Material provided Start Marker

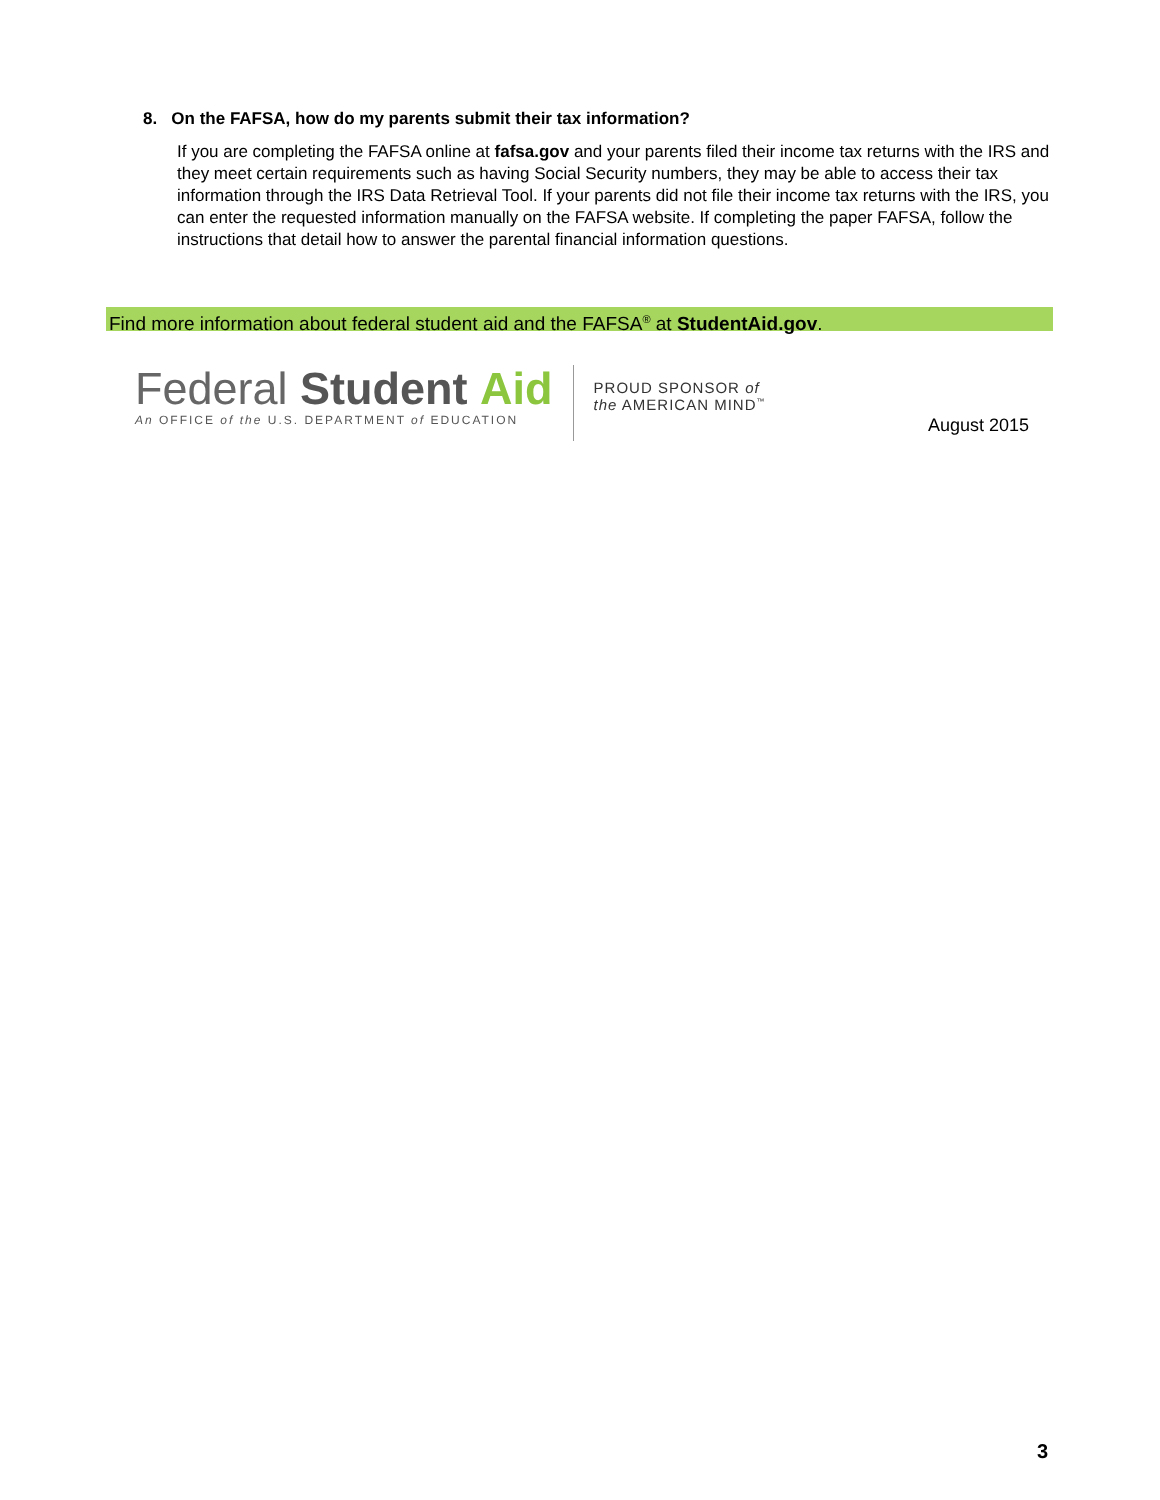8. On the FAFSA, how do my parents submit their tax information?
If you are completing the FAFSA online at fafsa.gov and your parents filed their income tax returns with the IRS and they meet certain requirements such as having Social Security numbers, they may be able to access their tax information through the IRS Data Retrieval Tool. If your parents did not file their income tax returns with the IRS, you can enter the requested information manually on the FAFSA website. If completing the paper FAFSA, follow the instructions that detail how to answer the parental financial information questions.
Find more information about federal student aid and the FAFSA<sup>®</sup> at StudentAid.gov.
Federal Student Aid
An OFFICE of the U.S. DEPARTMENT of EDUCATION
PROUD SPONSOR of
the AMERICAN MIND<sup>™</sup>
August 2015
3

Material provided End Marker

--- To do ---
Pictures do not belong in the copy. Please reproduce the entries above exactly otherwise.

--- Answer to this problem ---
8. On the FAFSA, how do my parents submit their tax information?
If you are completing the FAFSA online at fafsa.gov and your parents filed their income tax returns with the IRS and they meet certain requirements such as having Social Security numbers, they may be able to access their tax information through the IRS Data Retrieval Tool. If your parents did not file their income tax returns with the IRS, you can enter the requested information manually on the FAFSA website. If completing the paper FAFSA, follow the instructions that detail how to answer the parental financial information questions.
Find more information about federal student aid and the FAFSA<sup>®</sup> at StudentAid.gov.
Federal Student Aid
An OFFICE of the U.S. DEPARTMENT of EDUCATION
PROUD SPONSOR of
the AMERICAN MIND<sup>™</sup>
August 2015
3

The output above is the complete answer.